BURKE- The latest chapter from the Q-Burke saga was written on Wednesday, when the lawyer representing project contractor PeakCM filed a lien against the resort.This move comes after nearly a year of legal battles between PeakCM President Jerry Davis and Q–Burke owners and developers.
According to state documents, PeakCM is owed nearly $5.5 million, and the resort is not paying their dues. “If they were any other entity, they would’ve been sued already,” said Davis. “You know, they’re 100% in the wrong.”
Q-Burke and PeakCM have been pointing fingers for months, in part because a portion some of the funding comes from the nationally supported EB-5 program. Through this program, foreign investors put money into a project like this in order to receive a visa.
In projects where EB-5 funding is involved, all payments must be reviewed by the state, which adds another layer to the confusion. This holdup has understandably caused developers to become impatient.
”We’re going to push for a short sell of that hotel and then every single EB-5 investor is done,” said Davis.
According to Pat Moulton, Secretary for the Agency of Commerce and Community Development, this is not a state issue.
“I think it’s a convenient thing to blame the state, but in fact, nobody wants those jobs to be created more than this agency-me personally—Governor Shumlin, we want to see those jobs created,” Moulton said.
While Moulton and other government officials are talking about job opportunities, nearly 200 Q-Burke employees are facing a tough reality. Paired with the funding fiasco, an abnormally warm winter, and pump issues with their snow making equipment, the resort is resorting to layoffs. Most are jobs related to the new hotel that has yet to be opened, and the financial toll has been so large that some full-time positions will be cut as well.
Q-Burke representatives have pushed back the grand opening of the hotel several times, going all the way back to December 2014. The latest estimate for an opening date was June, but that has been put on hold, as officials say the property will not open until the remaining money is paid to PeakCM.
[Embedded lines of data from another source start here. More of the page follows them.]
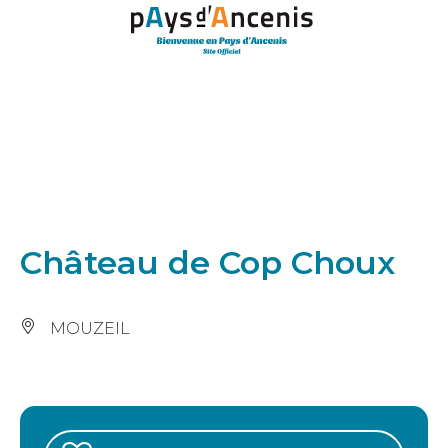
Panneau de gestion des cookies
Château de Cop Choux
MOUZEIL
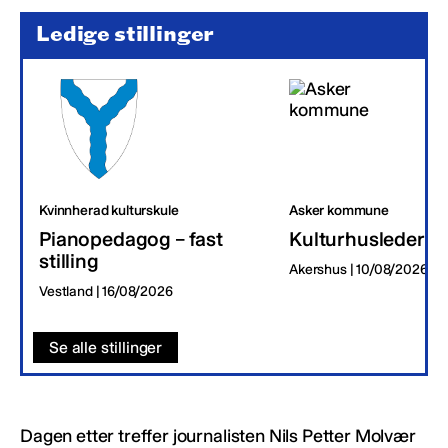
Ledige stillinger
Kvinnherad kulturskule
Asker kommune
Pianopedagog – fast
Kulturhusleder
stilling
Akershus | 10/08/2026
Vestland | 16/08/2026
Se alle stillinger
Dagen etter treffer journalisten Nils Petter Molvær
The situation is so off-track that the EB-5 program in Vermont has been the topic of bipartisan reform talks, ranging from Democratic Senator Patrick Leahy to Republican Lieutenant Governor Phil Scott.
“I do think there are ways to make the situation better and to rectify that,” said Scott. “If we’re going to utilize that program or have it in our toolbox, it should be functioning properly and it should be transparent.”